Uma correta perceção do risco, o diagnóstico atempado, o tratamento adequado e o bem-estar psicossocial são componentes fundamentais para uma boa qualidade de vida das mulheres com VIH. 

Artigo da responsabilidade da Dra. Diva Trigo. Infeciologista no Hospital Professor Doutor Fernando Fonseca

 

A educação para a saúde, nomeadamente no âmbito da prevenção de infeções sexualmente transmitidas, já é, hoje em dia, felizmente, parte integrante dos programas escolares. Adicionalmente, a internet é uma fonte quase inesgotável de informação, disponível a quase toda a população. Mas ao acesso a informação de qualidade tem que se aliar uma autoperceção de risco.

A infeção pelo vírus da imunodeficiência humana (VIH) não escolhe idade, raça ou estrato socio-educacional. E basta uma exposição de risco para passar a viver com o vírus.

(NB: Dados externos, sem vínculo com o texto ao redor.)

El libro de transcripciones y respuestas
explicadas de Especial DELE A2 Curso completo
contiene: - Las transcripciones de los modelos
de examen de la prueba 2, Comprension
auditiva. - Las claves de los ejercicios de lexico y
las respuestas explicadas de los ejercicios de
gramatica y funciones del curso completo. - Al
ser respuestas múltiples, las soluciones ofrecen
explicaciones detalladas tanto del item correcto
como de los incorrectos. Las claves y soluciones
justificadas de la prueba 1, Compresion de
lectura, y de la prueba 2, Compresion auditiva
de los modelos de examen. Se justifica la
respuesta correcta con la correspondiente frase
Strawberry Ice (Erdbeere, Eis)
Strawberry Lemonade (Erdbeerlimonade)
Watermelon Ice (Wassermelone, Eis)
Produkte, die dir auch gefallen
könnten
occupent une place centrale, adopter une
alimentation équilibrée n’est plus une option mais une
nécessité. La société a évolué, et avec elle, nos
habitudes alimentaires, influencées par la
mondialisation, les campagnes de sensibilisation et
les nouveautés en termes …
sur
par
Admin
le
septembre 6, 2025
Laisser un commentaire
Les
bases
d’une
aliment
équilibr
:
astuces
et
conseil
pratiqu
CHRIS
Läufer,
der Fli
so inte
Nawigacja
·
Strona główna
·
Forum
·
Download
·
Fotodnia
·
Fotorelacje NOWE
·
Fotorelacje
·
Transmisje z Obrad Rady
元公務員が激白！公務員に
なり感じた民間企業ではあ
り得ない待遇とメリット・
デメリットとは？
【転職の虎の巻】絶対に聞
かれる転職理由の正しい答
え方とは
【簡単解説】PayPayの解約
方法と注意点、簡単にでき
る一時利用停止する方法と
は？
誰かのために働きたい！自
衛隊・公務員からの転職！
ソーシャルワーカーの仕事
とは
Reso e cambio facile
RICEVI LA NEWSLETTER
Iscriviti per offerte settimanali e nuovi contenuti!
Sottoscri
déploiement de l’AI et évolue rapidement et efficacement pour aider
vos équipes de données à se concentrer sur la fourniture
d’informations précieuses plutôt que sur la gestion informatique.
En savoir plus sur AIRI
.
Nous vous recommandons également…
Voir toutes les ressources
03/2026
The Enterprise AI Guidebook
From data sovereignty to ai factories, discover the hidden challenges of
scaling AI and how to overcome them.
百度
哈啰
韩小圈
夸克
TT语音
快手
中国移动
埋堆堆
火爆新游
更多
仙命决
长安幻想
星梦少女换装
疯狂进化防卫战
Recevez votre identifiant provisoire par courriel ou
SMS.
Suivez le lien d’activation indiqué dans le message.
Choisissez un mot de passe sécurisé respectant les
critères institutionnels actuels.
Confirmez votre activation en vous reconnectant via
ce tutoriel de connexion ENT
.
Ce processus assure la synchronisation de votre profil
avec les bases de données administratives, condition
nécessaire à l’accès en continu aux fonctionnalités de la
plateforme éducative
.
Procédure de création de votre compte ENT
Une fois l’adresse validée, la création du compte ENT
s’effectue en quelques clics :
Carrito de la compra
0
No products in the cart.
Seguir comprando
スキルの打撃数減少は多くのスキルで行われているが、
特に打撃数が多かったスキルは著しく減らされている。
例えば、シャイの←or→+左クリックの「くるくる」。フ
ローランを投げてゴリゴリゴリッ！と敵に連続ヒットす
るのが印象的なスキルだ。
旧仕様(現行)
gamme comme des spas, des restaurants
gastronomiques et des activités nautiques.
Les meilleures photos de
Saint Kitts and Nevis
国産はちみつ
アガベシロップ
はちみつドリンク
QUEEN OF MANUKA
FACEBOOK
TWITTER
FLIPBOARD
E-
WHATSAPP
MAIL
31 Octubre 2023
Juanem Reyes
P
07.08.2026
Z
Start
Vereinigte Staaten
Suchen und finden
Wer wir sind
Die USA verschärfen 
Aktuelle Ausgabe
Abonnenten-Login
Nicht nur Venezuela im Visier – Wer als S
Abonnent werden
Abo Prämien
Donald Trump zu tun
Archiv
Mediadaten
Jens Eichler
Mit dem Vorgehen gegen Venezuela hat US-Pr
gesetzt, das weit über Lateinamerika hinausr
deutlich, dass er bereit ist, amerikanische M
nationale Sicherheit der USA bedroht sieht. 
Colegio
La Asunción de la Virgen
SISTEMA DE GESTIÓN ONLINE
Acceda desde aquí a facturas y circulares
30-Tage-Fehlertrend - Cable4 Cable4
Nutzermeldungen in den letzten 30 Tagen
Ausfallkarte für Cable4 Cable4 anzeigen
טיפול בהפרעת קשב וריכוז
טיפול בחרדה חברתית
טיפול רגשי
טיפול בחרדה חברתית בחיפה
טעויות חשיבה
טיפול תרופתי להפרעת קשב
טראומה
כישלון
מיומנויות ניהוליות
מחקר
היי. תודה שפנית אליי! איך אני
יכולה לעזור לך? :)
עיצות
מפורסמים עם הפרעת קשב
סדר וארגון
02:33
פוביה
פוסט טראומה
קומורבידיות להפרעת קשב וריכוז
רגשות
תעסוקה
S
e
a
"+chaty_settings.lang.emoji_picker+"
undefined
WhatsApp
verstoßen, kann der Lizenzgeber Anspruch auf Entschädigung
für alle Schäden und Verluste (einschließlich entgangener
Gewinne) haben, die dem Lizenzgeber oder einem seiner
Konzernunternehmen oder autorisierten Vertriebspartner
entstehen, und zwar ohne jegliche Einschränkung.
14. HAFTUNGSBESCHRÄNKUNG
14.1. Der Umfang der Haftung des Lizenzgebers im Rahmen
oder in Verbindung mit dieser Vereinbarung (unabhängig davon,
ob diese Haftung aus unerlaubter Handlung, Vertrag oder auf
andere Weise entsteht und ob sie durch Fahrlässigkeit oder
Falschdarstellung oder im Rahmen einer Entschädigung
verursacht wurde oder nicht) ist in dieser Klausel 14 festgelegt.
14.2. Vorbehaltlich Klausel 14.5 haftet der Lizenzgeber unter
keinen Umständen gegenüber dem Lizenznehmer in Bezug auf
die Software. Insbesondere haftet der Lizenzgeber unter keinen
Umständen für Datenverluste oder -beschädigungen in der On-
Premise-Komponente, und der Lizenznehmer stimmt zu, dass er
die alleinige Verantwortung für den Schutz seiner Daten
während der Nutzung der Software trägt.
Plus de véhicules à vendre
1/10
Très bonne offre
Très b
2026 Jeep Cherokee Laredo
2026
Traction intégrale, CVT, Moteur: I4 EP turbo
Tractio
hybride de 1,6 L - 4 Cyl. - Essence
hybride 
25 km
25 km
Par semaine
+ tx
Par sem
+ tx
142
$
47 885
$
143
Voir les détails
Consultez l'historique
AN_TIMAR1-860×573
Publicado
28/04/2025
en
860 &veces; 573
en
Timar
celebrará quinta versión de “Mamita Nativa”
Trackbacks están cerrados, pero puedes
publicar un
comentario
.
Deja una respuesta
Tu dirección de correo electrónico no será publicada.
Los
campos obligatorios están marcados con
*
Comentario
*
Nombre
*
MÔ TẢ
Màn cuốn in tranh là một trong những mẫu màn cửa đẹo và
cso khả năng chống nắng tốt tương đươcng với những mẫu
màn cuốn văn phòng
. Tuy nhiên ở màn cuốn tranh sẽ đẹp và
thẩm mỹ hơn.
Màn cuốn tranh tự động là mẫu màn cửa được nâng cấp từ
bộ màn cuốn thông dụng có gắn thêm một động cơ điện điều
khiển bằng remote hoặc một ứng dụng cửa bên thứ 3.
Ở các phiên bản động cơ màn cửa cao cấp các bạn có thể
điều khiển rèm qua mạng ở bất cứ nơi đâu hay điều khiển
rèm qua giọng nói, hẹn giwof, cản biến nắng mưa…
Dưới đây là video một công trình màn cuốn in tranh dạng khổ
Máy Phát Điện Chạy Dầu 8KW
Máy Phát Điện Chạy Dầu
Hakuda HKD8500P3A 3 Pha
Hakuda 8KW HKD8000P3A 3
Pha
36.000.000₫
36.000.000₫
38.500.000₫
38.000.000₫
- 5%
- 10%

O preconceito e discriminação que ainda se associam à infeção constituem, eles próprios, uma barreira à sua prevenção e diagnóstico.

DIAGNÓSTICO DE NOVAS INFEÇÕES

Daí que tenham sido desenvolvidas estratégias para otimização do diagnóstico de novas infeções, nomeadamente através da incorporação do rastreio de VIH nas análises pré-natais, da sensibilização para a necessidade de rastreio de VIH em todas as pessoas, pelo menos uma vez na vida (mesmo fora dos grupos com reconhecidamente maior risco para infeção) e do alargamento da rede de rastreios ao contexto fora das instituições de saúde, na comunidade.

Mundialmente, estima-se que cerca de metade das pessoas que vivem com VIH são mulheres. No ano de 2019, em Portugal, cerca de 30% dos novos casos corresponderam a mulheres. Sobretudo mulheres jovens, em idade fértil, na faixa etária entre os 30 e os 39 anos de idade, em mais de 90% dos casos infetadas por via sexual. À data de diagnóstico, a maioria destas mulheres não apresentava sintomas de infeção. No entanto, quase metade delas, na realidade, já se encontrava em fase avançada da infeção, com o sistema imunitário gravemente debilitado.

E DEPOIS DO DIAGNÓSTICO?

E depois do diagnóstico, como é ser mulher e viver com VIH? Numa primeira fase, é ter que aceitar o diagnóstico, compreender a necessidade de seguimento clínico e perceber que a infeção por VIH é uma infeção crónica que, não sendo (ainda) curável, tem tratamento. Aprender que este tratamento antirretrovírico (assim designado por o vírus se tratar de um retrovírus) pode ser tão simples como um comprimido por dia, tomado à hora mais conveniente, integrado na normal rotina diária. Existem várias opções disponíveis e para cada mulher é encontrado o tratamento mais adequado, mais bem tolerado e com menor toxicidade a longo prazo.

O prognóstico da infeção é tanto melhor quanto mais precocemente o tratamento seja iniciado e quanto melhor seja a adesão ao tratamento. Isto porque o tratamento assegura a recuperação e manutenção de um sistema imunitário eficaz e garante a travagem da multiplicação do vírus no organismo, o que designamos por obtenção de “carga viral indetetável”. O vírus persiste no organismo e será sempre passível de deteção em análises de rastreio, mas encontra-se em níveis reduzidos no sangue.

Esta supressão do vírus traduz-se numa franca melhoria do estado global de saúde, com redução do risco de desenvolvimento de outras infeções relacionadas (as chamadas infeções oportunistas), várias neoplasias (incluindo neoplasias associadas ao vírus do papiloma humano, HPV), doenças cardiovasculares e outras doenças crónicas. Atualmente, a sobrevida de uma mulher infetada por VIH aproxima-se muito da sobrevida de uma mulher sem infeção.

VIDA (QUASE) NORMAL

Além disso, com carga viral indetetável, o risco de transmissão de infeção a outros é desprezível: i=i, indetetável é igual a intransmissível. Esta máxima aplica-se ao risco de transmissão por via sexual a parceiros serodiscordantes, ou seja, não infetados por VIH. E aplica-se ainda ao risco de transmissão de infeção entre mãe e filho na gravidez e no parto, permitindo a realização de um parto por via vaginal, desde que a situação obstétrica o permita.

Por outro lado, nos países desenvolvidos, a amamentação continua a ser geralmente desaconselhada nas mulheres que vivem com VIH, sendo recomendado e suportado o aleitamento artificial, o que pode contribuir para a potenciação do autoestigma e estigma percebido que muitas mulheres experienciam.

Além da saúde física, a saúde mental e bem-estar psicossocial são componentes fundamentais para uma boa qualidade de vida das mulheres com VIH. Que cada uma delas se sinta devidamente apoiada e estimulada a conseguir a melhor versão de si, todos os dias.